==== Extrait du texte
Au bout de deux heures et demie de film, « M. Billy » - ainsi l’appelle « la servante au grand cœur » (dite « Damselle » ou « demoiselle » ) qui s’occupe du ménage de garçons que forment à Londres dans le premier tiers du XIXe siècle le père et le fils Turner, tous deux prénommés William - M. Billy, donc, reste une énigme.
Mike Leigh lui a donné un physique (Timothy Spall, prix d’interprétation masculine, Cannes 2014) et un sale caractère, un personnage grognon qui n’aime pas se faire aimer, mais qui mijote avec attention une hure de porc qu’il savoure avec son père, tandis que Damselle les regarde, debout près de l’armoire vitrée. Cet homme abrupt, avare de mots, a deux passions inexpliquées, son père et la peinture.
Le goût du secret ? Peut-être ; il ne donne pas facilement son nom ni son métier, il se fait passer pour greffier, dit s’appeler Mallord (un de ses prénoms), ou Booth, le nom de sa bonne amie des dernières années.
Des problèmes avec ses amis, ses collègues ? Oui, car il ne fait jamais aucune concession, se montre indifférent, cassant ou méprisant, avec entêtement. Aux séances de la Royal Academy of Arts, il a peu d’amis.
========
==== Matériel présenté
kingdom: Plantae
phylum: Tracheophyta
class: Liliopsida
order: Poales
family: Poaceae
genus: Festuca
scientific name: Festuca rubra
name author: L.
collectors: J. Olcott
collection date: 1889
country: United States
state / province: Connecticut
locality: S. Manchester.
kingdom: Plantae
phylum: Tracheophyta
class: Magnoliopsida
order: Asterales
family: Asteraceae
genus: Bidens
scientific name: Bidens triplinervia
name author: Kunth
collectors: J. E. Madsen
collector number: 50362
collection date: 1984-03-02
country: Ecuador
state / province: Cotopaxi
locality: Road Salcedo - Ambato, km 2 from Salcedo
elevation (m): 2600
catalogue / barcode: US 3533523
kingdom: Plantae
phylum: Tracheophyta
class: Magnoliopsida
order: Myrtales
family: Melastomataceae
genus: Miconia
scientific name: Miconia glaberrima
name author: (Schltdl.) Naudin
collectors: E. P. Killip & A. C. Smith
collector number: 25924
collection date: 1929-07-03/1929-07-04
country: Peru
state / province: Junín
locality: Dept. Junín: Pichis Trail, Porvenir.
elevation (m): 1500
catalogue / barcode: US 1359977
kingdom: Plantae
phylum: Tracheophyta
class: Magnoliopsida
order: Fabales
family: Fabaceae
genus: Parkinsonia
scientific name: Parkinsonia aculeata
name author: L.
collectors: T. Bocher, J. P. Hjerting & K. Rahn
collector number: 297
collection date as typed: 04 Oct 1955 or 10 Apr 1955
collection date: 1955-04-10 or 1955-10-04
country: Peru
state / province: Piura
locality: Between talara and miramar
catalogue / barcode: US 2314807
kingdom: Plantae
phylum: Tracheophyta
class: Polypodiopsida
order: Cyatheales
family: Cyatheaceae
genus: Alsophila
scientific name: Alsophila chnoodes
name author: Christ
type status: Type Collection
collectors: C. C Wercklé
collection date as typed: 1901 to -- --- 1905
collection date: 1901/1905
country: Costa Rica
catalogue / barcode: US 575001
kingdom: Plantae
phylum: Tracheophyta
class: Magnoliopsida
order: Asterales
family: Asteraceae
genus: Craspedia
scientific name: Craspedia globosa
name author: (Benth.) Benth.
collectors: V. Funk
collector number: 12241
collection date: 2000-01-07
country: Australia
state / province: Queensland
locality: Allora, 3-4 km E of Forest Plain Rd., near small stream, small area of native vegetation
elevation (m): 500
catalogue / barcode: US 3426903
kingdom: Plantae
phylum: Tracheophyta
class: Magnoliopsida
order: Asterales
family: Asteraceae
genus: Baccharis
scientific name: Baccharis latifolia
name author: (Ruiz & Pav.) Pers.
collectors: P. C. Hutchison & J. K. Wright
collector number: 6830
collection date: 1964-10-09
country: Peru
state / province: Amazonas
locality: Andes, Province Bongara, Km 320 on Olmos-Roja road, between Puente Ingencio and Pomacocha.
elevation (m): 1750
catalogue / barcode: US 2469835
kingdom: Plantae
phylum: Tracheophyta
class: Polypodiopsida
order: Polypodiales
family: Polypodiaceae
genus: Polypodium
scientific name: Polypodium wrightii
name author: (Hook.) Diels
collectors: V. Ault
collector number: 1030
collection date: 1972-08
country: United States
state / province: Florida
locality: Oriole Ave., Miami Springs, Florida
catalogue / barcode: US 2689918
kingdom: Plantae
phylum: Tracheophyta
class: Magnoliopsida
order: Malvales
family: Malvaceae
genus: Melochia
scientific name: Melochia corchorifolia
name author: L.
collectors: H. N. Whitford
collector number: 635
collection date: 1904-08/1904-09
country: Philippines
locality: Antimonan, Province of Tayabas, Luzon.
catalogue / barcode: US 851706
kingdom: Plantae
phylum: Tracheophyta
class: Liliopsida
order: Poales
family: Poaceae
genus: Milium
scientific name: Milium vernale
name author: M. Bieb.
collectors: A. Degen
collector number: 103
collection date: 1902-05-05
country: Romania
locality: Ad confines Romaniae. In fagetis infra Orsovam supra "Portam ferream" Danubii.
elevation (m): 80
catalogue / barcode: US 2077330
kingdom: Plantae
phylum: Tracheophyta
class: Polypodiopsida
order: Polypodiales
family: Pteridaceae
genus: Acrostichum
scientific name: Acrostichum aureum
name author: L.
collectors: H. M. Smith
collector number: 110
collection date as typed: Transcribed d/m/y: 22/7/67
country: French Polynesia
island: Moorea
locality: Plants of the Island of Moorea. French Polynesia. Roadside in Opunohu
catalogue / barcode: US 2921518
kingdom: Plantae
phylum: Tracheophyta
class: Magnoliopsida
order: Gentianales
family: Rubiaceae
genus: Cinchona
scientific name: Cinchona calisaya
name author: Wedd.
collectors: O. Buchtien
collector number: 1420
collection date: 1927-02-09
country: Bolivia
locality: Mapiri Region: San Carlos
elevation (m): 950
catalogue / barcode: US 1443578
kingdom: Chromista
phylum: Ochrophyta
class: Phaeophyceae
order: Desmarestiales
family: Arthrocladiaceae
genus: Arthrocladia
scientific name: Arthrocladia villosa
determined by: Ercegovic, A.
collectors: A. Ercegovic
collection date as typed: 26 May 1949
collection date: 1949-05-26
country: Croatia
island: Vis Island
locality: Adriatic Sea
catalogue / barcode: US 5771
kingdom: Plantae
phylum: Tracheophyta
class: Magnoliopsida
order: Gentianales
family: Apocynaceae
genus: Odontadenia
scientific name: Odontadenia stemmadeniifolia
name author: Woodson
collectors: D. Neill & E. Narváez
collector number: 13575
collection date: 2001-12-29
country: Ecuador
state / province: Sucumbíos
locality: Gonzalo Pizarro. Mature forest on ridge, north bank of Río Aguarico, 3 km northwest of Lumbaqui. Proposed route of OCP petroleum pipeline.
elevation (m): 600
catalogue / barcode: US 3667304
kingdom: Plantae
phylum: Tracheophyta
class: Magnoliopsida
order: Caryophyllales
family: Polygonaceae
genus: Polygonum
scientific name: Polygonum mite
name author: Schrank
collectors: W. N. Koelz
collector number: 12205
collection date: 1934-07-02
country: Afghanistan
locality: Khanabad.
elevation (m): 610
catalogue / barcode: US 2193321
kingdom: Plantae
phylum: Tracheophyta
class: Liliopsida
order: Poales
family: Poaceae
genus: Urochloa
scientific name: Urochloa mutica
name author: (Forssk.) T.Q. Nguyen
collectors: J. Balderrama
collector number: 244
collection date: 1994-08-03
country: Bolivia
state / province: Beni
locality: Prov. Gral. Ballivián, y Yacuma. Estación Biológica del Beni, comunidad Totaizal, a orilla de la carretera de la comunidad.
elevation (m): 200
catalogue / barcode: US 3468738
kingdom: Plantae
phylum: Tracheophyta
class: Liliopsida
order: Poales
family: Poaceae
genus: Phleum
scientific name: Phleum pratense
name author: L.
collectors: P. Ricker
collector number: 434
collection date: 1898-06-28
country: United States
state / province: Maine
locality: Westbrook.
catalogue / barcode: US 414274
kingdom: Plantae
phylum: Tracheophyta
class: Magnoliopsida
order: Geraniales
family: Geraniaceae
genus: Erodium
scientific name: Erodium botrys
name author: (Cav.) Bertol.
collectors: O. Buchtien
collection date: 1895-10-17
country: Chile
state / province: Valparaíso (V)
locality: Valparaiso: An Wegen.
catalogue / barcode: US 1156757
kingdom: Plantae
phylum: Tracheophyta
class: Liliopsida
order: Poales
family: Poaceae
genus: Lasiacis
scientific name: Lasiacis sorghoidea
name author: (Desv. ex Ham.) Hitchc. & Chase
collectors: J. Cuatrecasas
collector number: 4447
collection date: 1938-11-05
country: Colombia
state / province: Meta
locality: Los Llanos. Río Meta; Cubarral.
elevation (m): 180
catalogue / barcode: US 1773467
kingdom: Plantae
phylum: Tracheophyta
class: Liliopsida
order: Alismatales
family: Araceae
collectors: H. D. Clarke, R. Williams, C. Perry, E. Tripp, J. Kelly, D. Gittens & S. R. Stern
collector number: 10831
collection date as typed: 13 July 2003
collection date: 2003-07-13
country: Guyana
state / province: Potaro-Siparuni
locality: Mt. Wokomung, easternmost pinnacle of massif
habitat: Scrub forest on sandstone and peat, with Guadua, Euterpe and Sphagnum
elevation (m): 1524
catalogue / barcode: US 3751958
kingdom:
========
* Exercice court *
Reproduisez mot pour mot le passage de l'extrait sur le film consacré à Turner, en commençant par « Des problèmes avec » et en continuant jusqu'à « a peu d’amis. ».

* Réponse rédigée *
Des problèmes avec ses amis, ses collègues ? Oui, car il ne fait jamais aucune concession, se montre indifférent, cassant ou méprisant, avec entêtement. Aux séances de la Royal Academy of Arts, il a peu d’amis.